Best way to operate on the raw string content of an AttributedString

I want to use Foundation's AttributedString as a backing store for syntax-highlighted (LaTeX) source code in my editor app.

There's basically two categories of code dealing with LaTeX source in my app:

  1. Code that's only interested in the raw string content (the character data). This code compares, searches (also case-insensitive), slices, or modifies the source string.
  2. Code that stores or retrieves syntax highlighting information in the attributes (for integration with NSTextStorage / NSTextView).

Previously, syntax highlighting was implemented by copying the source into a separate NSMutableAttributedString, and applying the attributes there. This is of course ugly and undesirable, because the source is now stored twice.

I would like to replace the two separate strings with one AttributedString that can cater to both use cases.

I think porting the existing syntax highlighting should be pretty straightforward, but I am not sure how to best approach category 1, the code that operates on the raw string content.

For example, I can't find API for case-insensitive comparison. StringProtocol has compare(_:options:range:locale:), but I can't find anything like that on AttributedStringProtocol.

Would I need to operate on AttributedString's characters view instead? Or can I get a StringProtocol-like view on an AttributedString somehow?

Today, the best way to access string content is via the AttributedString.CharacterView or AttributedString.UnicodeScalarView (which behave very similarly to String itself and String.UnicodeScalarView). There is a variety of functionality defined generically over Collection<Character> or just Collection in general that is available for both String and the AttributedString.CharacterView. This is the most ergonomic and efficient way to interact with the character contents since it will view into the contents directly rather than copying them out of the tree backing structure and into a new type.

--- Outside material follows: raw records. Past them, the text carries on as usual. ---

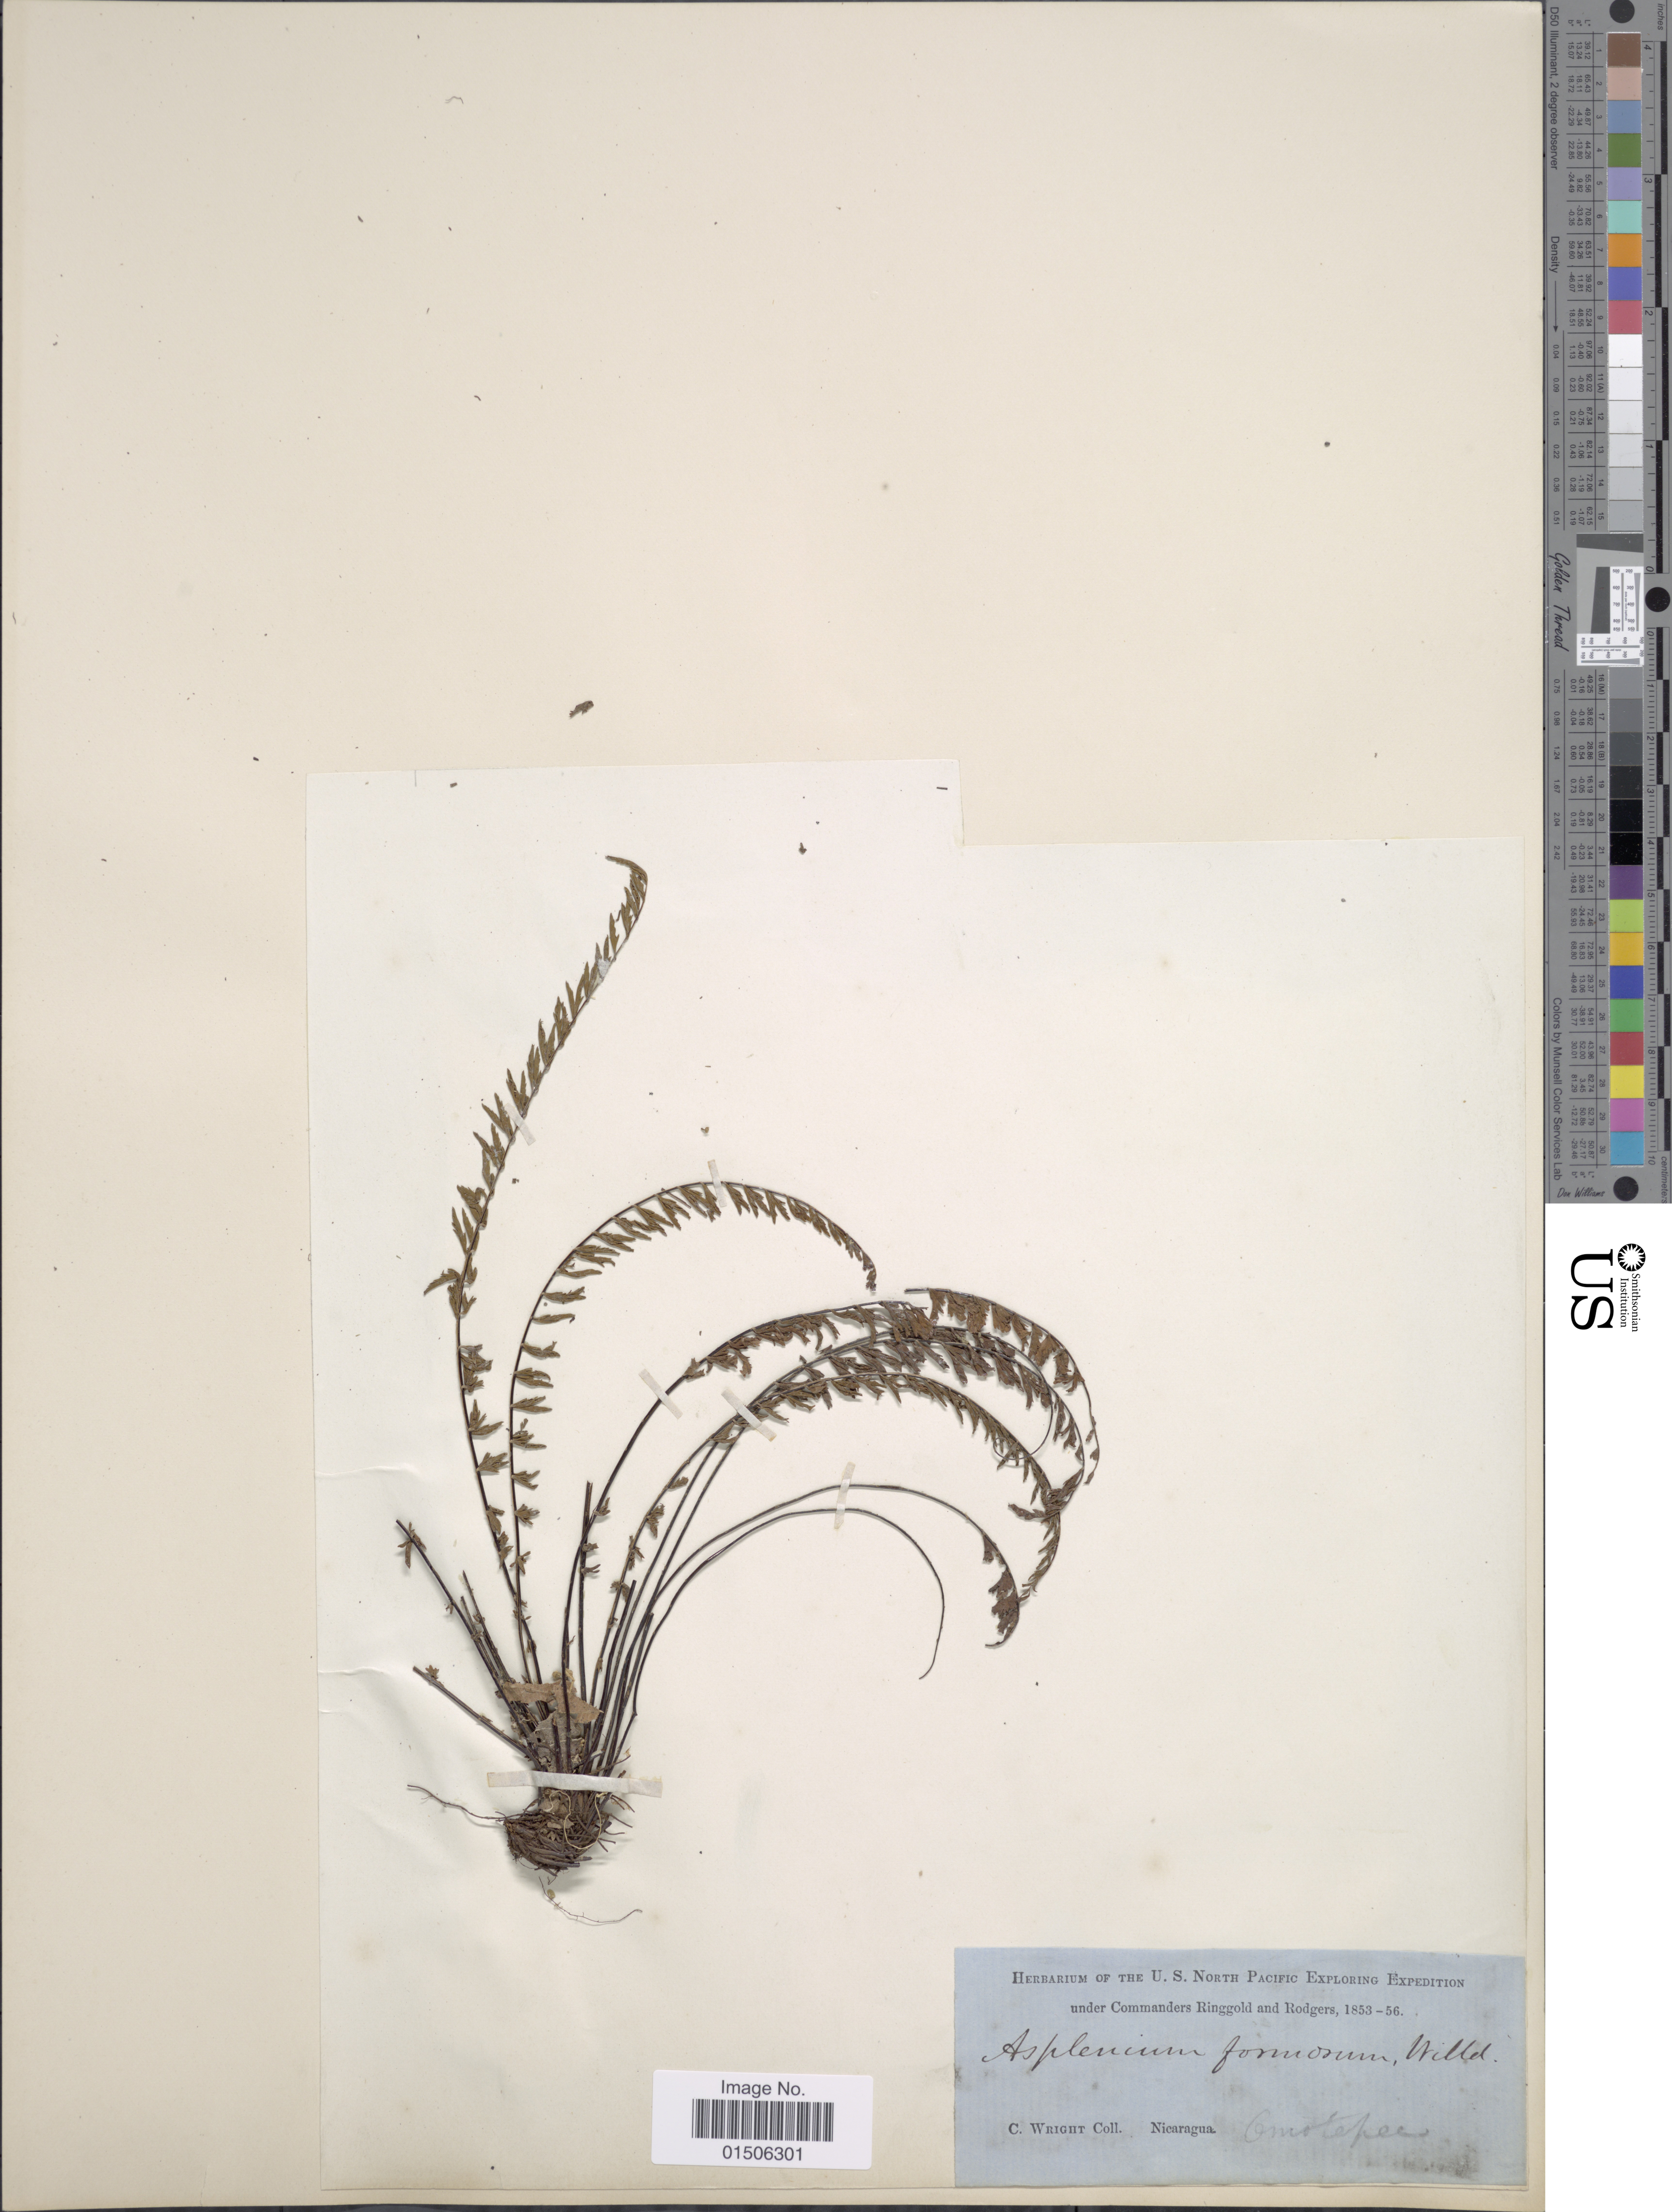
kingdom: Plantae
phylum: Tracheophyta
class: Polypodiopsida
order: Polypodiales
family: Aspleniaceae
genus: Asplenium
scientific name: Asplenium formosum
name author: Willd.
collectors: C. Wright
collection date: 1853/1856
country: Nicaragua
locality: Omotepec, Nicaragua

You are right however that there are some types that are defined on StringProtocol that might not have a direct equivalent for AttributedString.CharacterView. If you encounter these, it'd be super helpful if you could file a feedback / post an issue on the swift-foundation repo with an example of your use case and what API you're trying to use that isn't present (I believe case-insensitive comparison is likely one of these). If needed, you could create a String from the character view via String(myAttrStr.characters) but note that this will copy the characters out into the String and does not provide a "view" into the contents like the CharacterView does.

2 Likes

Jeremy,

thanks, that's in line with my understanding.

I'll explore that approach further and will post use cases.